Amos to discuss research on earthquakes, groundwater use May 16 on campus

Western Washington University Assistant Professor of Geology Colin Amos and coauthors have published new research that shows a direct link between human-caused groundwater depletion and increased seismicity and mountain uplift in California’s Sierra Nevada and Coast Ranges.

Amos will speak about the research at noon Friday, May 16, in Environmental Science Room 100.

The research, published today in the journal “Nature,” shows that draining of the aquifer for agricultural irrigation in California’s Central Valley results in upward flexing of the earth’s surface and the surrounding mountains due to the to the loss of mass within the valley.

Widespread subsidence, or sinking of the ground surface, has been well documented in the Central Valley for decades. As groundwater is removed from the aquifer, compaction of the surrounding sediment causes the sinking motion. Subsiding ground has been costly for the state, wreaking havoc on canals, bridges, and levees throughout the agricultural valley.

In contrast with the sinking valley, Amos and coauthors use Global Positioning System data to explain the slow rise of the surrounding mountains as humans continue to use up groundwater resources in the San Joaquin Valley.

The total amount of groundwater lost from the valley over the past century and a half is approximately equal to the volume of Lake Tahoe on the California-Nevada border. And although the increase in mountain height over this period is relatively small (on the order of inches), this study is the first to ascribe this mountain growth directly to human activities.

The second and perhaps more worrisome finding by Amos and his peers was that these yearly ups and downs of the mountains and valleys may cause small disturbances to the nearby San Andreas Fault, which runs parallel to the San Joaquin Valley.

“Other studies have shown that the San Andreas Fault is sensitive to small-scale changes in stress. These changes appear to control the timing of small earthquakes on portions of the fault, leading to more small earthquakes during dryer periods of the year. Previously, such changes were thought to be driven by rainfall and other hydrologic causes,” Amos said. “But what our research suggests that the sustained loss of the groundwater and the resulting upward flexing of the ground surface may also contribute to or even drive these changes in stress.”

Amos cautioned that this research does not point to a correlation between groundwater depletion and an increased likelihood of a large earthquake along the fault.

“The real importance of this research is that we are demonstrating a potential link between human activity and deformation of the solid Earth, which explains current mountain uplift and the yearly variation in seismicity,” he said. “These are questions that lots of geologists have been puzzling over, and it’s a real eye opener to think that humans are the ultimate cause.”

“Given the current drought and most projections for climate change in California and elsewhere in the Western U.S., groundwater depletion will likely continue, and so will these phenomena,” said Amos.
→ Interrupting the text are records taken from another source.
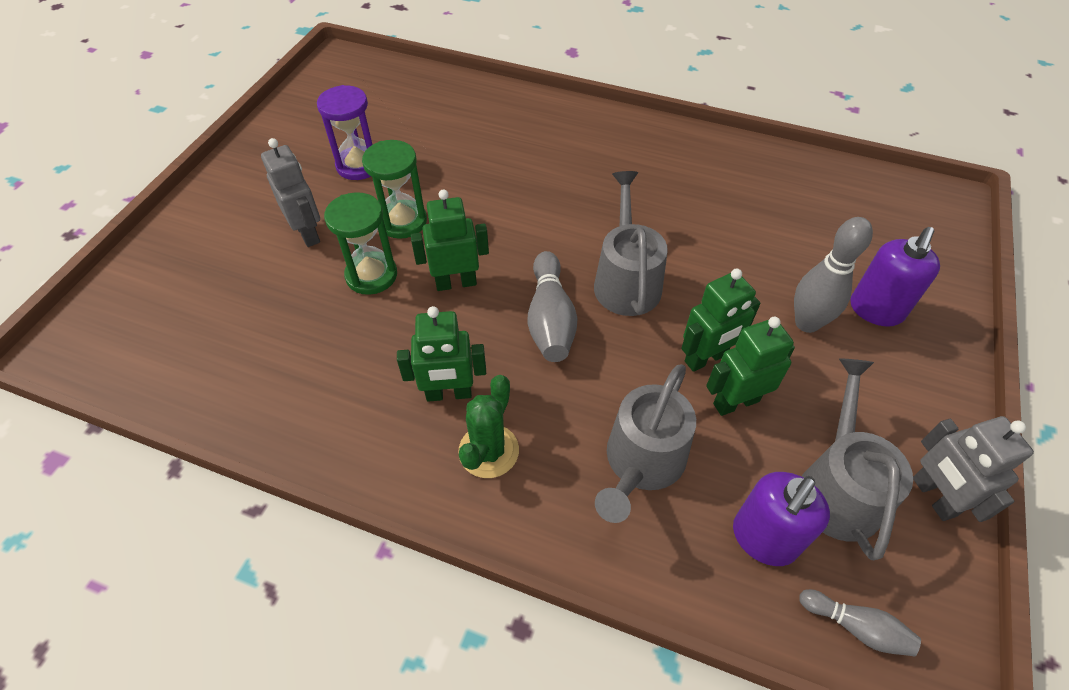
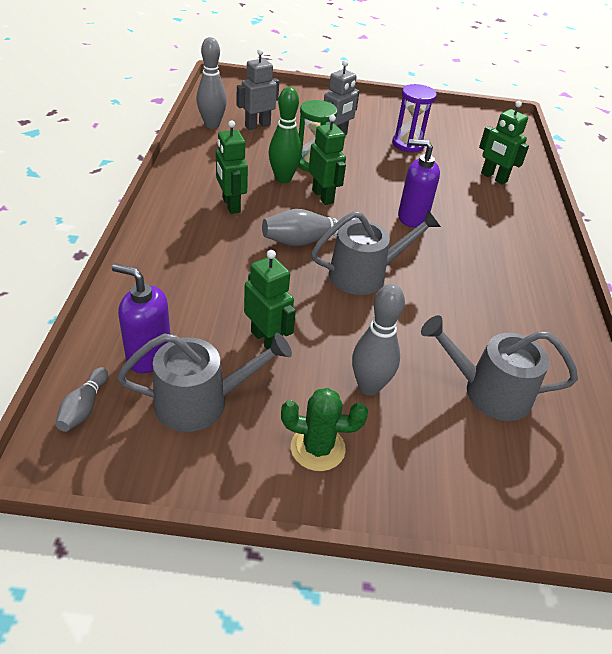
camera: 70 degrees right, 10 degrees down
green hourglass [362,140,427,239] -> none
green cactus [458,375,519,478] -> green cactus moved to [281,388,368,471]
grey watering can [595,364,696,523] -> grey watering can moved to [421,315,578,421]
green robot [681,269,761,372] -> green robot moved to [479,101,529,185]
purple soap dispenser [851,227,940,327] -> purple soap dispenser moved to [398,139,440,228]
grey robot [913,416,1034,522] -> grey robot moved to [237,49,279,130]
none -> grey bowling pin [196,37,227,129]
none -> green bowling pin [269,87,302,183]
Working with Amos on this research were Pascal Audet at the University of Ottawa, Canada; William Hammond and Geoffrey Blewitt at the University of Nevada, Reno; and Roland Bürgmann and Ingrid Johanson at the University of California at Berkeley.

The authors received funding from the National Science Foundation and UNAVCO for operating the GPS network.

The research of Amos and his peers is available online at www.nature.com.